In Postgres, the volume of information recorded in the Write-Ahead Logs (WAL) can be adjusted. The wal_level
setting offers three options, in ascending order of information logged: minimal
, replica
, and logical
. CDC leverages these existing logs as the source of truth of all data changes, but requires a logical
setting that enables changes to be read row-by-row, instead of by the physical disk blocks.
The format and structure of the transaction logs depend on the implementation of the database type. For instance, MySQL generates a binlog, while MongoDB uses oplogs.
Log consumption
Fortunately, open-source projects like Debezium can now do most of the hard work of consuming entries from the transaction log and abstracting away the database implementation details with connectors that just produce generic abstract events.
The Postgres connector relies on PostgreSQL’s replication protocol to access changes in real-time from the server’s transaction logs. It then transforms this information into a specific format, such as Protobuf or JSON, and sends it to an output destination. Each event gets structured as a key/value pair, where the key represents the primary key of the table, and the value includes details such as the before and after states of the change, along with additional metadata.
Data distribution
CDC systems typically incorporate a message broker component to propagate the Debezium events. Apache Kafka stands out for this purpose because of a few advantages: scalability to handle large volumes of data, persistence of messages, guaranteed ordering per partition, and compaction capability, where multiple changes on the same record can optionally be easily rolled into one. From the message queue, client applications can then read events that correspond to the database tables of interest, and react to every row-level event they receive.
Patterns
There are countless use cases where CDC systems are invaluable. You can use them to build notification systems instead of relying on callbacks, to invalidate caches, to update search indexes, to migrate data without downtime, to update vector embeddings, or to perform point-in-time data recovery, to name a few. I’ll highlight below some common CDC system patterns I've personally seen in production environments.

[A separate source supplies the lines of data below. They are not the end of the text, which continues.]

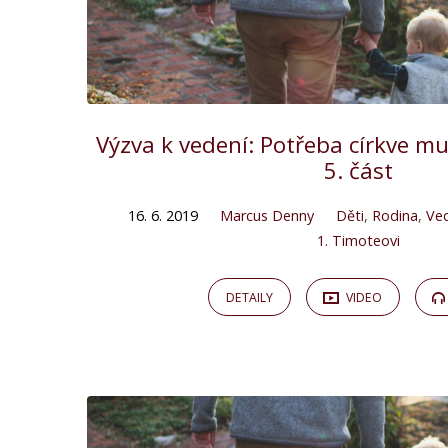
Výzva k vedení: Potřeba církve mu
5. část
16. 6. 2019
Marcus Denny
Děti
,
Rodina
,
Ve
1. Timoteovi
DETAILY
VIDEO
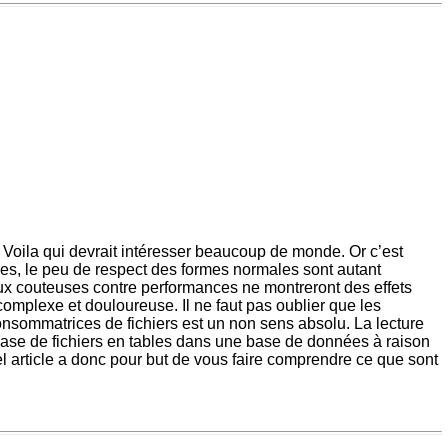
 Voila qui devrait intéresser beaucoup de monde. Or c’est
ées, le peu de respect des formes normales sont autant
ux couteuses contre performances ne montreront des effets
omplexe et douloureuse. Il ne faut pas oublier que les
sommatrices de fichiers est un non sens absolu. La lecture
base de fichiers en tables dans une base de données à raison
el article a donc pour but de vous faire comprendre ce que sont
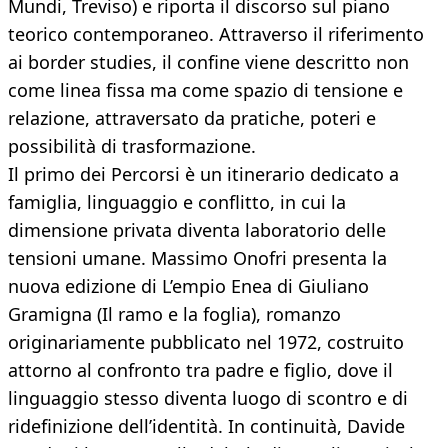
Mundi, Treviso) e riporta il discorso sul piano
teorico contemporaneo. Attraverso il riferimento
ai border studies, il confine viene descritto non
come linea fissa ma come spazio di tensione e
relazione, attraversato da pratiche, poteri e
possibilità di trasformazione.
Il primo dei Percorsi è un itinerario dedicato a
famiglia, linguaggio e conflitto, in cui la
dimensione privata diventa laboratorio delle
tensioni umane. Massimo Onofri presenta la
nuova edizione di L’empio Enea di Giuliano
Gramigna (Il ramo e la foglia), romanzo
originariamente pubblicato nel 1972, costruito
attorno al confronto tra padre e figlio, dove il
linguaggio stesso diventa luogo di scontro e di
ridefinizione dell’identità. In continuità, Davide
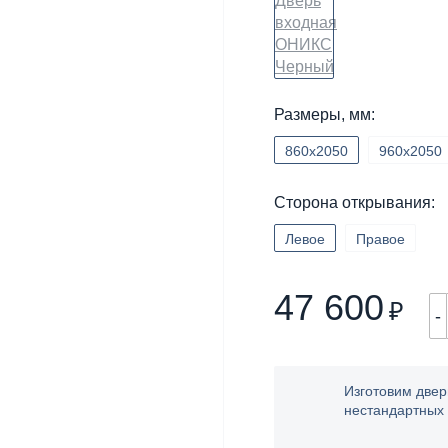
Размеры, мм:
860х2050
960х2050
Сторона открывания:
Левое
Правое
47 600
₽
-
Изготовим двер
нестандартных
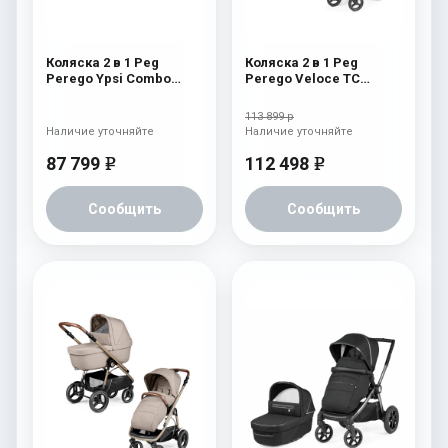
Коляска 2 в 1 Peg
Коляска 2 в 1 Peg
Perego Ypsi Combo
Perego Veloce TC
Ebony
Belvedere Mon Amour
113 899 р
Наличие уточняйте
Наличие уточняйте
87 799
112 498
e
e
Сообщить
Сообщить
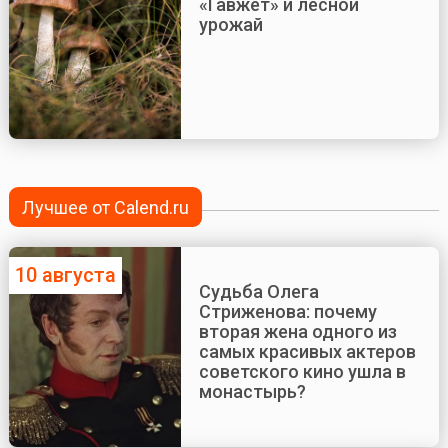
«Гавжет» и лесной
урожай
Лучшее от Calend.ru
10 августа
Судьба Олега
Стриженова: почему
вторая жена одного из
самых красивых актеров
советского кино ушла в
монастырь?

Microservice synchronization
In a microservice based architecture, each service often maintains its own standalone database. For instance, a user service might handle user data, while a friends service manages friend-related information. You might want to combine the data into a materialized view or replicate it to Elasticsearch to power queries such as “give me a user named Mary who has 2 friends”. CDC facilitates the decoupling of systems by enabling real-time data sharing across different components without direct message passing, thus supporting the scalability and flexibility required by these architectures.
Audit Trails
CDC offers the most reliable and performant approach for building robust audit trails. The low-level data change events can be stitched with additional metadata to better record who made the change and why it was made. I'm one of the contributors to Bemi, an open-source tool that provides automatic audit trails, and we did this by creating libraries that inserted additional custom application-specific context (userID, API endpoint, etc.) in the database transaction logs using a similar technique to Google's Sqlcommenter. We stitch this information together in a CDC system and then store the enriched data in a queryable database.
Conclusion
As demand for CDC grows, understanding it is becoming increasingly essential for today's developers. And as developer tooling in this space continues to improve, the countless use cases powered by CDC will continue to get more accessible.
I've intentionally glossed over a lot of CDC details in this blog to keep it short. But I'd recommend checking out the Bemi source code to see how CDC systems that have handled billions of data changes actually work under the hood!